A House Servant is Whipped but Continues to Resist.
From the powerful hub of southern slavery, newlywed Emily Gay, age 19, and raised in Connecticut, writes her sister in Milford in 1845, concerning Charleston’s news, weddings, social events, and Fanny, her insubordinate slave. Charleston, SC, Jan. 9, 1845.
Depicted is page 1 of 4 with quoted passage.
“I have been suffering with Nervous head-ache for five weeks past – am quite sick with it today. Fanny has tormented me so that is has completely upset me. You never in your life saw so bad a creature. We have put her in the work house twice & had her punish’d & I have whip’d her severely & I & Wm. have whip’d her & we can do nothing with her.
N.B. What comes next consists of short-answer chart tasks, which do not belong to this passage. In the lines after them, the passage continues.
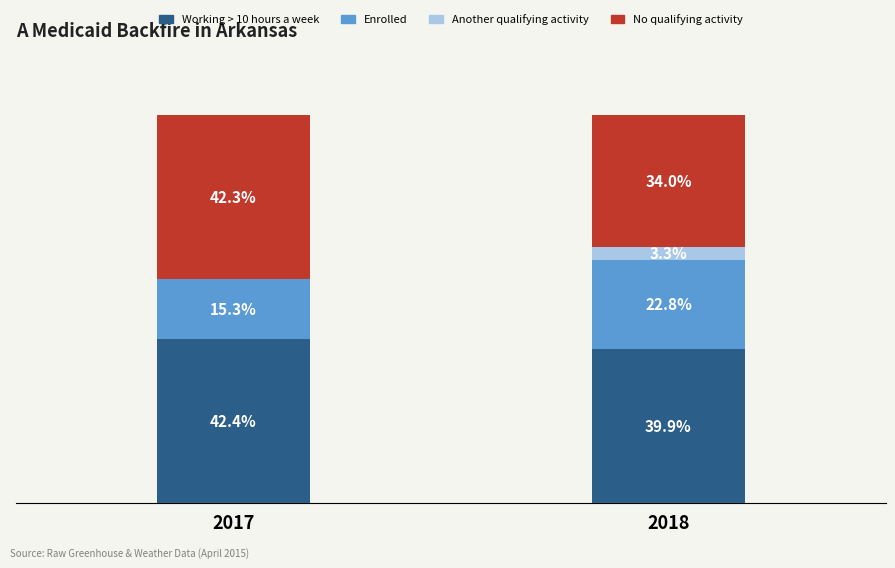

Does the chart contain stacked bars?

Yes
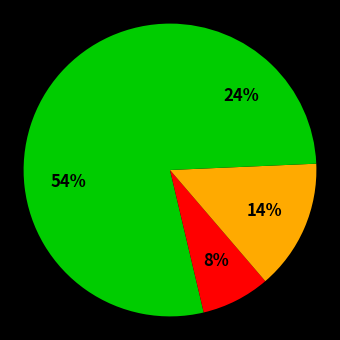

How many segments does this pie chart have?

4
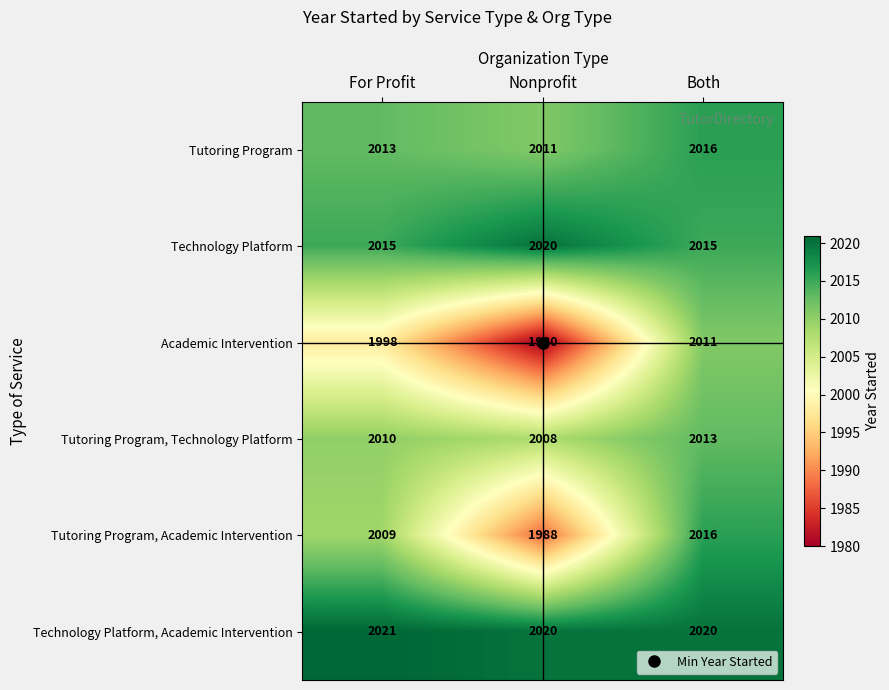

At which category does the chart reach its peak across all series?

For Profit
We have now advertised for a white woman.”
One may observe that Emily Gay, a well-educated newcomer to southern society, has readily conformed to the prevailing social order of gender, race, color, condition, and class, all of which precluded any identity of solidarity among women. But why were these women so at odds, and who, we ponder, was Fanny, and what might have caused her to rebel?
On plantations, slaveholders openly used their power of violence to conflict with traditional gender roles in forcing compliance. Few realize how insidious this indoctrination was to the mind and spirit of the witnesses, particularly women. Slaveowners often allowed men from other plantations to marry or breed, creating feelings of emasculation and divisiveness within the slave community. Kept in a perpetual state of fear and doubt, women responded by influencing their menfolk to maintain the safety and demeanor of pleasing their masters.
Such social conditioning and lack of education left slaves angry and resentful, but without well-defined concepts or the means of acquiring justice, freedom, or organizing resistance in following one’s own destiny. In Fanny’s case, sold-away and with no one else to protect, we surmise that once purchased by her new and inexperienced urban masters, Fanny exercised the only response to a system that made beasts out of both owner and their slaves.